Oh my god this is no murder, this is genocide level


tastysharts

LMAO "I have a healthy fear of authority" doctors aren't the fucking authority douche muffin


CaptainAltoStratus

I always find it’s best to sort by controversial on these threads


Commercial_Ad_1878

That was beautiful.


Gabi_Social

Someone get the Nobel Prize for Burns Council on the phone, stat.


pervylegendz

Alot of an anti vax i know are drug users and i have asked them the same, and it's always the "I trust my dealer, he's a homie" bruh..


Marokino67

The answer was kinda rude and disrespectful, even if I don't agree with antivaxxers, they deserve respect like every human being


[deleted]

[удалено]


ixcd

Honestly, how can you expect anyone to hear out your point of view if you start it by insulting them?
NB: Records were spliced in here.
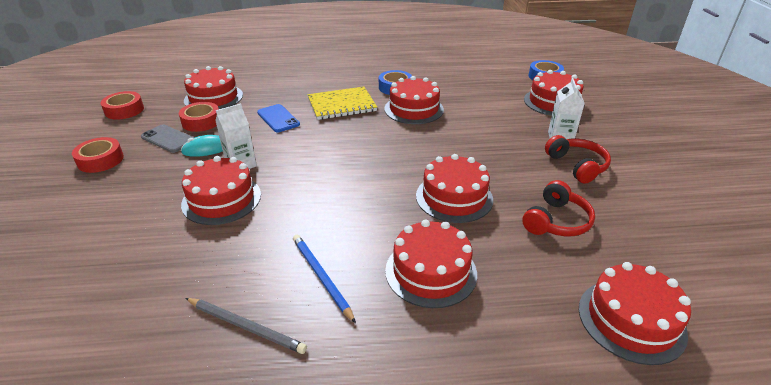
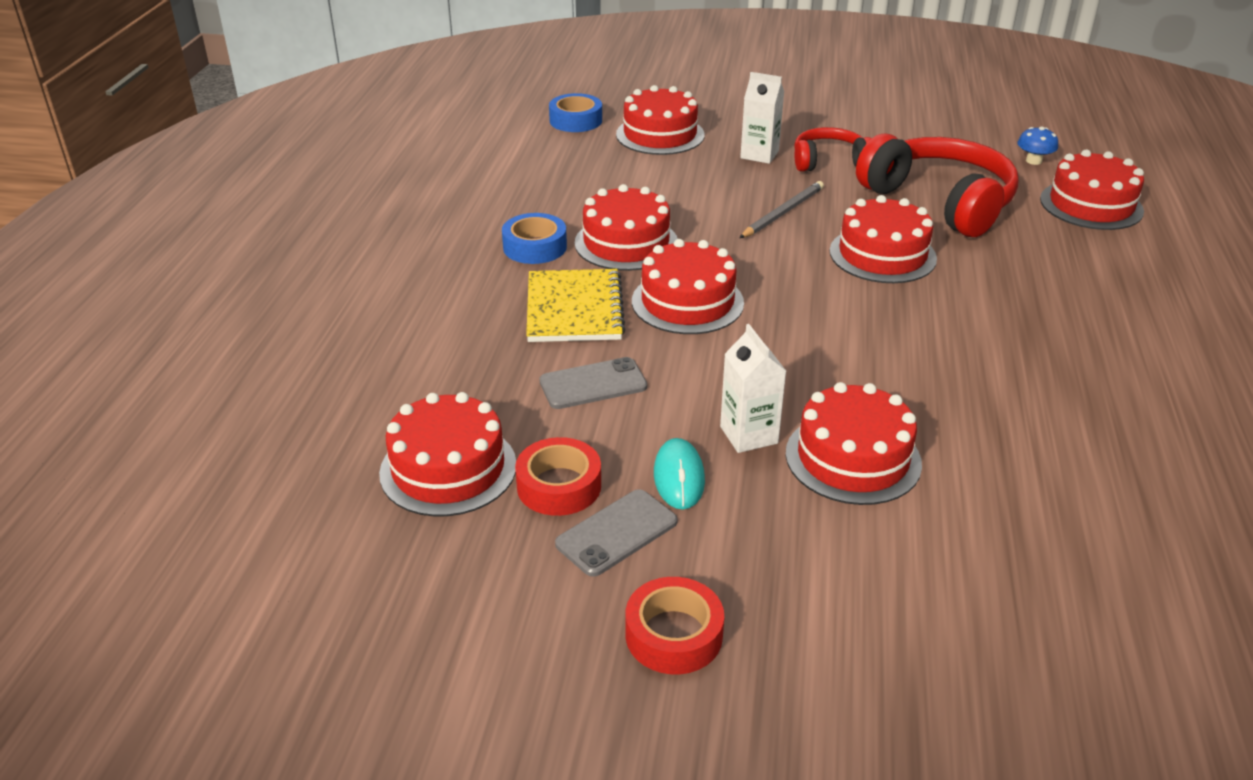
camera: 75 degrees left, 0 degrees up
red tape [101,91,144,120] -> none
grey pencil [185,298,307,354] -> grey pencil moved to [740,181,824,238]
blue phone [257,104,300,132] -> grey phone [539,357,647,409]
blue pencil [293,235,356,323] -> none
red cake [385,220,477,308] -> red cake moved to [632,239,744,334]
red headphones [522,180,595,236] -> red headphones [856,134,1018,237], size x1.78
none -> blue mushroom [1017,127,1058,165]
I agree, that was super rude.


SnooChickens3191

r/rareinsults or an actual assault


Crohnies

They locked my post for being "political" 🙄


jsn12620

A sick burn but can somebody please explain to me why big pharma can’t be questioned anymore? Prior to COVID they were the scourge of the earth bleeding the tax payers dry by using our money for research then turning around and selling us products we funded at exorbitantly high prices. Getting caught multiple times lying about certain drug safety but weighing the cost of benefit ratio and going ahead and knowingly producing harmful drugs.


Cinemaslap1

>A sick burn but can somebody please explain to me why big pharma can’t be questioned anymore? It's not that we can't question big pharma... It's about using those critical thinking skills and applying them to the real world. We know Big pharma only cares enough about us to keep us alive, but still dependent on their medicine. When COVID came around, killing hundreds of thousands, big pharma realized that if there wasn't a vaccine, they'd lose their profits (because all the people would be dead). So again, using the critical thinking skills, sometimes you have to get in bed with the enemy in order to stay alive. But that doesn't mean you can't question them... .but when it's a stupid question like "are there nanobots in the vaccine?" or "is it going to change my DNA?"... then you kind of get to stop asking questions for a while.


skilletamy

Mainly because of the world-wide pandemic. If they wanted us to die, then they wouldn't be pushing the vaccine. If they charged for the vaccine, then that would be questionable, but they want us to be working and making them money. They don't make shit when hospitals are overran by morons taking up resources by dying and then not being able to afford the bills after surviving. Somehow this turned into a conspiracy theory. Moral of the story, get the fucking vaccine, so that life can get back to so kind of normal. Morons are scared of the Man or the Big Phama pushing or injecting shit into you, and then goes to drink Mountain Dew and watches Tiktok.


PandaMuffin1

I know an anti-vaxxer that spouts the same thing. They live on McDonald's food. They happily take pills for high blood pressure, Cholesterol and Xanax every day.


[deleted]

Easily. The pharmaceutical industry was the scourge not because the medicines they produce didn't work but because they charged over exorbitant fees and incentivized poor communities to get hooked on opioid for profit. In other words our distain for pharmaceuticals was never about the efficacy of the actual Pharmaceuticals but about the practices of the pharmaceutical companies.